Copy everything in the listing below word for word, apart from any images.

**DATASET SECTION:**

┌────────

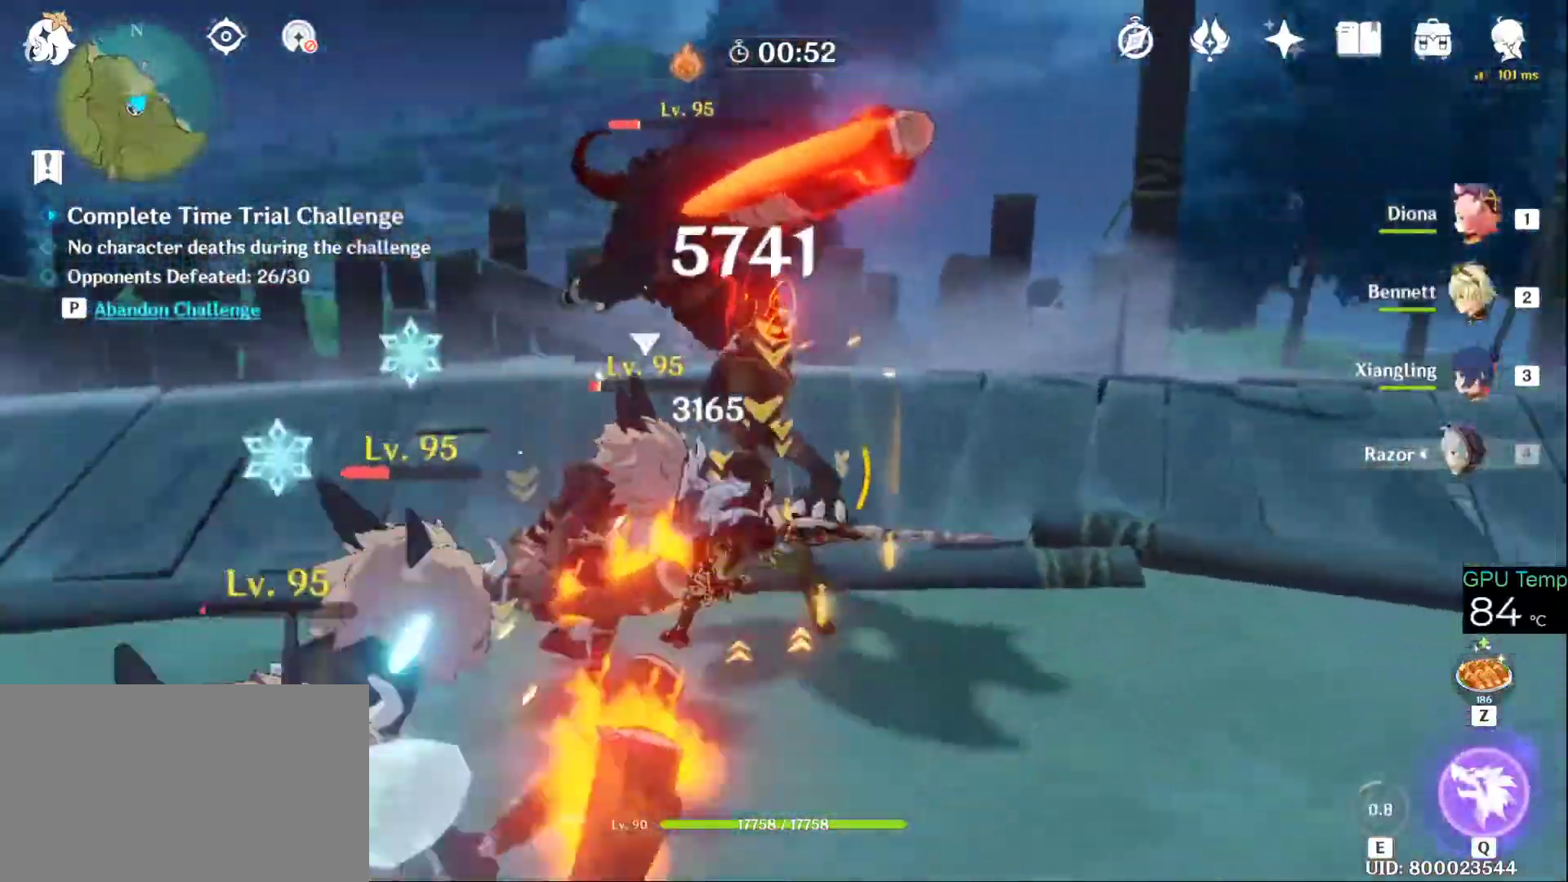
{"keys": ["w"], "mouse": [], "events": [[83, "mouse_left", "up"], [266, "q", "down"], [316, "q", "up"], [416, "q", "down"], [466, "q", "up"]]}
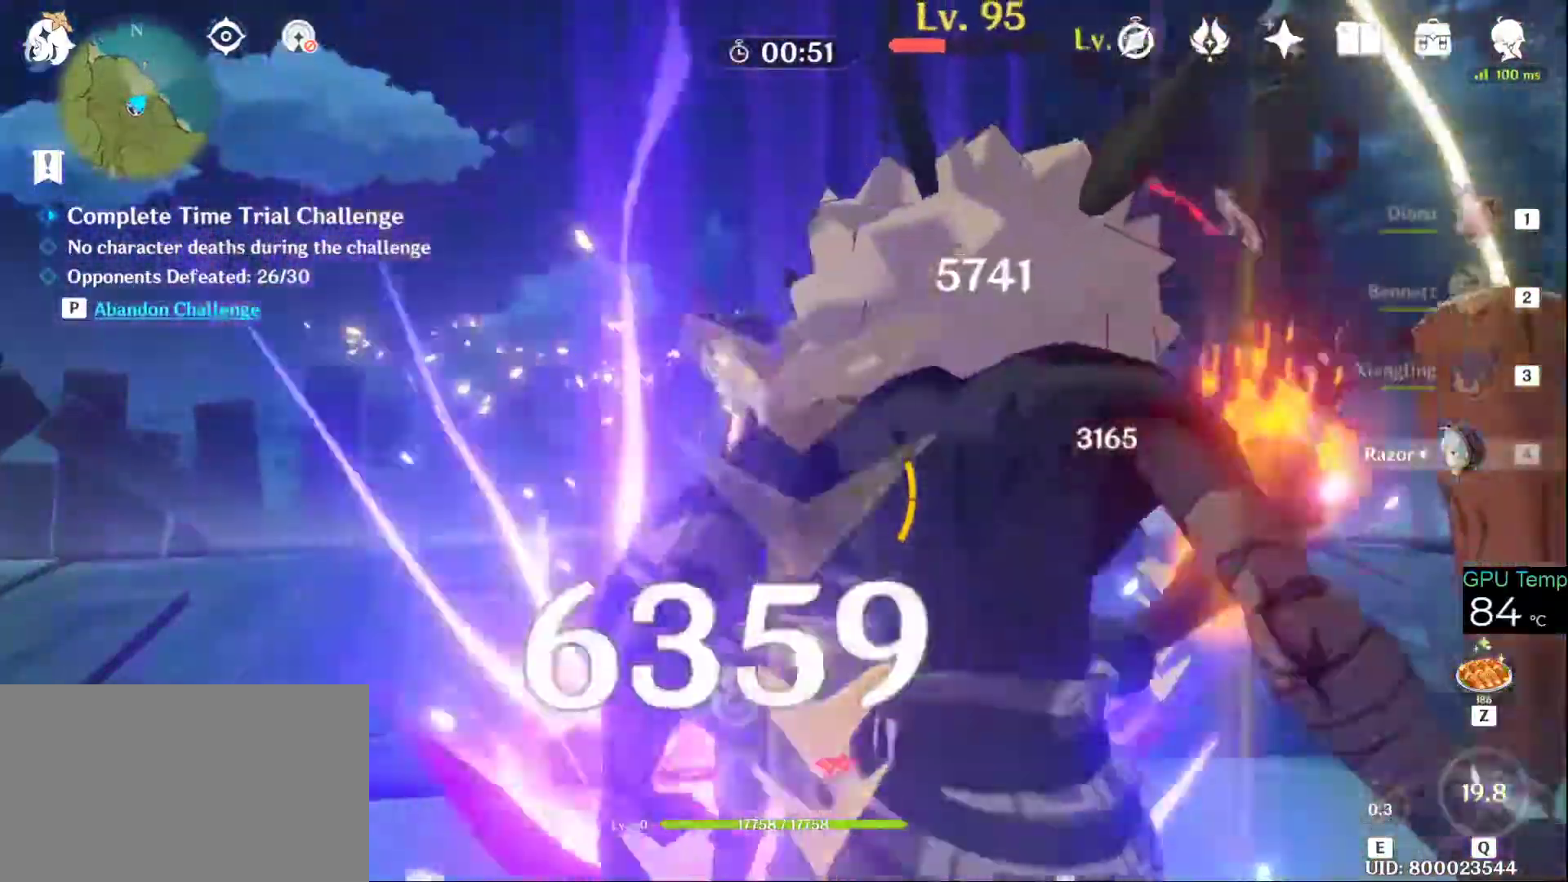
{"keys": ["q", "w"], "mouse": ["left"], "events": [[16, "mouse_left", "down"], [16, "q", "down"], [50, "mouse_left", "up"], [100, "q", "up"], [150, "mouse_left", "down"], [150, "q", "down"], [250, "mouse_left", "up"], [250, "q", "up"], [283, "mouse_left", "down"], [333, "q", "down"], [433, "mouse_left", "up"], [433, "q", "up"], [483, "mouse_left", "down"], [483, "q", "down"]]}
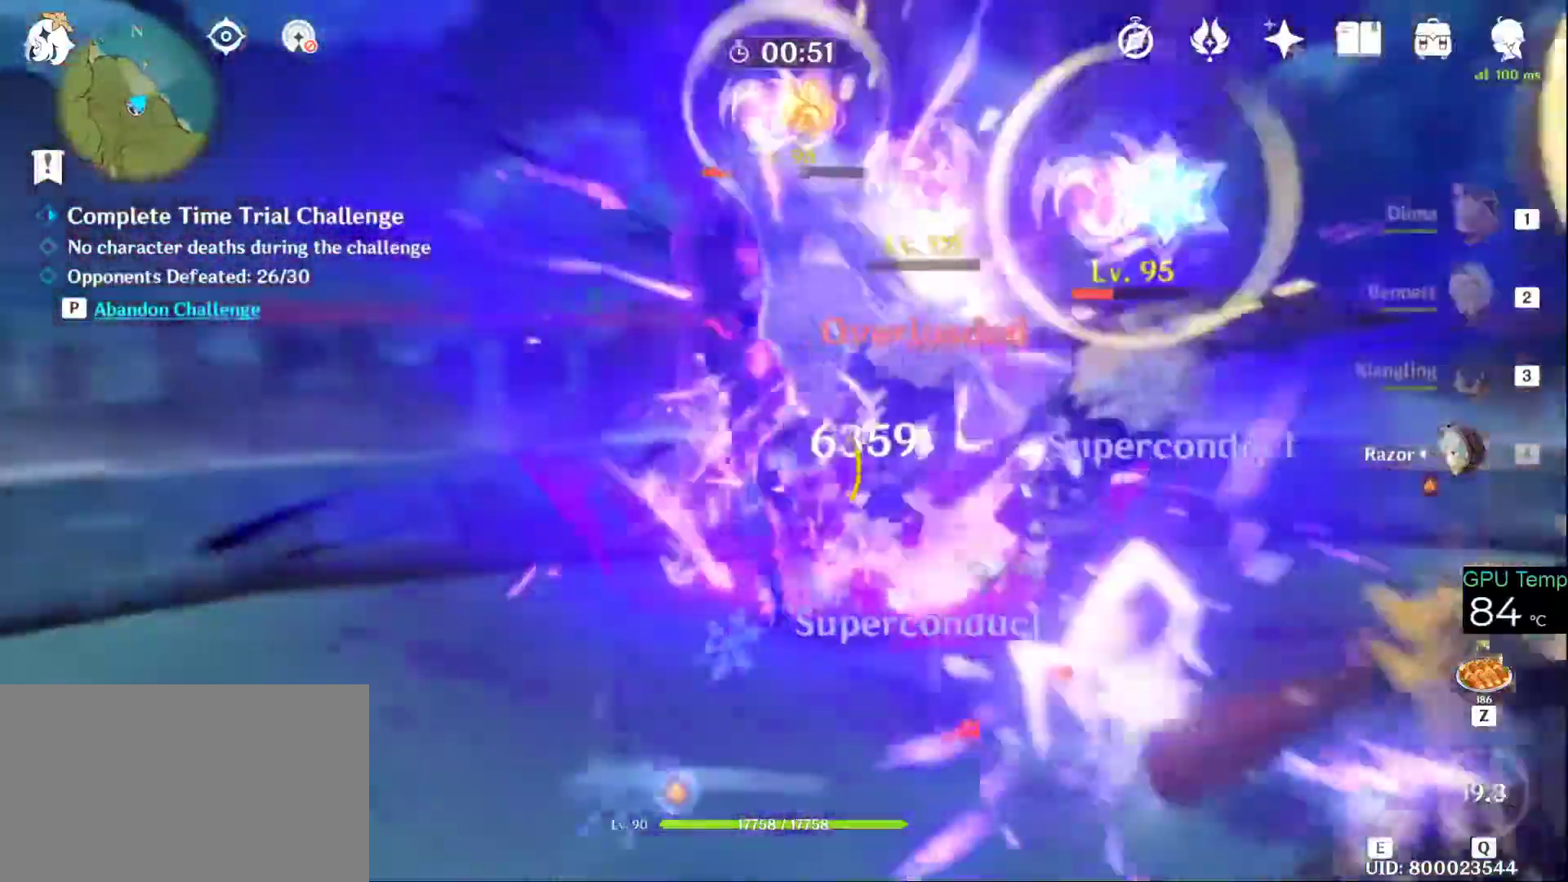
{"keys": ["w"], "mouse": ["left"], "events": [[116, "mouse_left", "up"], [116, "q", "up"], [183, "mouse_left", "down"], [250, "mouse_left", "up"], [350, "mouse_left", "down"], [433, "mouse_left", "up"], [500, "mouse_left", "down"]]}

└────────

**ANSWER TO THIS PROBLEM:**
{"keys": ["w"], "mouse": [], "events": [[83, "mouse_left", "up"], [266, "q", "down"], [316, "q", "up"], [416, "q", "down"], [466, "q", "up"]]}
{"keys": ["q", "w"], "mouse": ["left"], "events": [[16, "mouse_left", "down"], [16, "q", "down"], [50, "mouse_left", "up"], [100, "q", "up"], [150, "mouse_left", "down"], [150, "q", "down"], [250, "mouse_left", "up"], [250, "q", "up"], [283, "mouse_left", "down"], [333, "q", "down"], [433, "mouse_left", "up"], [433, "q", "up"], [483, "mouse_left", "down"], [483, "q", "down"]]}
{"keys": ["w"], "mouse": ["left"], "events": [[116, "mouse_left", "up"], [116, "q", "up"], [183, "mouse_left", "down"], [250, "mouse_left", "up"], [350, "mouse_left", "down"], [433, "mouse_left", "up"], [500, "mouse_left", "down"]]}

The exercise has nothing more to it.